Chaque mercredi avant le début du Billabong Pipe Masters, qui prendra ses quartiers sur le North Shore d'Oahu du 8 au 20 décembre 2019, Surf Report vous propose de remonter le temps afin de revenir sur les instants qui ont forgé l'histoire de la mythique épreuve hawaïenne. Cette semaine : le jour où Didier Piter, seul européen invité sur l'event, a atteint les demi-finales de l'épreuve reine.

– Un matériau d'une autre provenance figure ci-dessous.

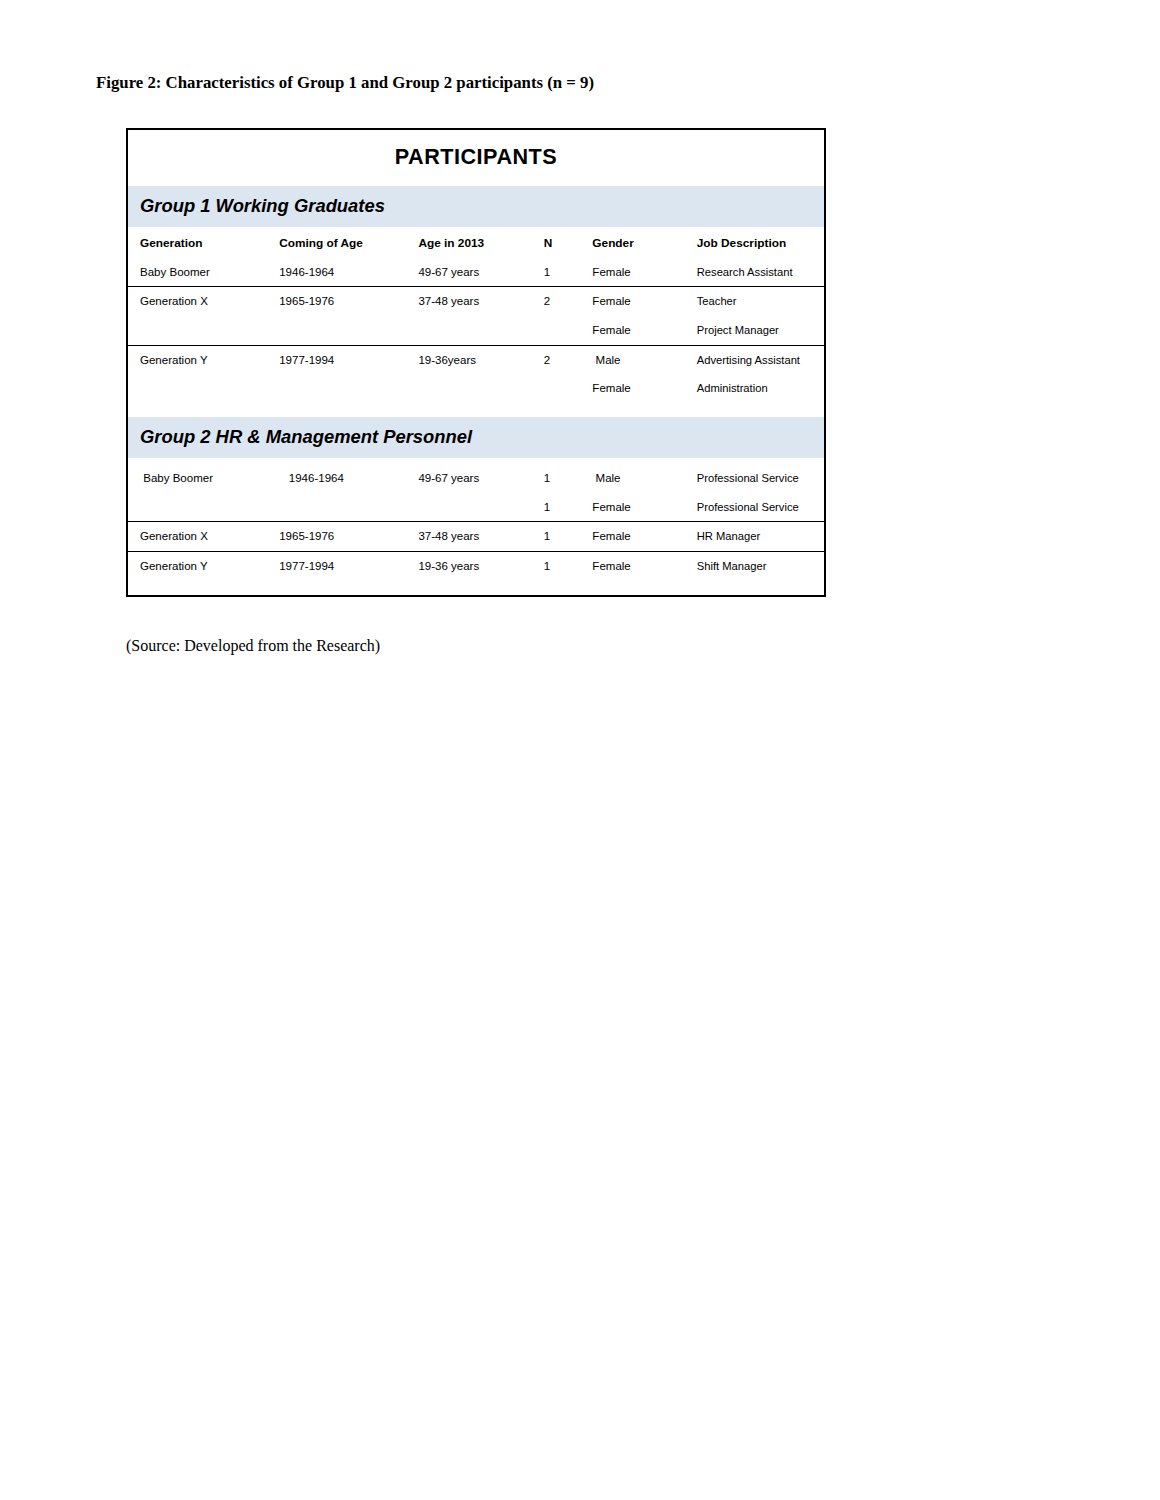Figure 2: Characteristics of Group 1 and Group 2 participants (n = 9)
PARTICIPANTS
| Group 1 Working Graduates |
| Generation | Coming of Age | Age in 2013 | N | Gender | Job Description |
| Baby Boomer | 1946-1964 | 49-67 years | 1 | Female | Research Assistant |
| Generation X | 1965-1976 | 37-48 years | 2 | Female | Teacher |
| | | | | Female | Project Manager |
| Generation Y | 1977-1994 | 19-36years | 2 | Male | Advertising Assistant |
| | | | | Female | Administration |
| Group 2 HR & Management Personnel |
| Baby Boomer | 1946-1964 | 49-67 years | 1 | Male | Professional Service |
| | | | 1 | Female | Professional Service |
| Generation X | 1965-1976 | 37-48 years | 1 | Female | HR Manager |
| Generation Y | 1977-1994 | 19-36 years | 1 | Female | Shift Manager |
(Source: Developed from the Research)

"Pipeline est bien plus qu'un spot de surf, c'est un état d'esprit. Si, en plus, on est sincère et que l'on s'y consacre totalement, cela devient un état de grâce." Quand Gerry Lopez prononce ce discours lors de la soirée de cérémonie d'ouverture du Pipeline Masters 2001, il joue profondément sur les cordes émotionnelles et psychologiques d'un homme qui se sent concerné plus que quiconque. Et les mots qu'il emploie, qui transpirent la science et le savoir, ne tombent pas dans l'oreille d'un sourd. "Quand la légende du Pipe te dit ces choses-là, c'est sincère et ça a du sens. Et quand il a fait ce speech, ça a tout de suite résonné dans ma tête", raconte aujourd'hui Didier Piter. En sa qualité de seul Européen invité sur le Pipe Masters, une lourde pression repose sur les épaules du Landais. Car au-delà d'une fierté nationale et continentale, c'est un défi personnel que s'apprête à relever le surfeur de 30 ans, en défiant une vague qui nourrit ses fantasmes depuis des années.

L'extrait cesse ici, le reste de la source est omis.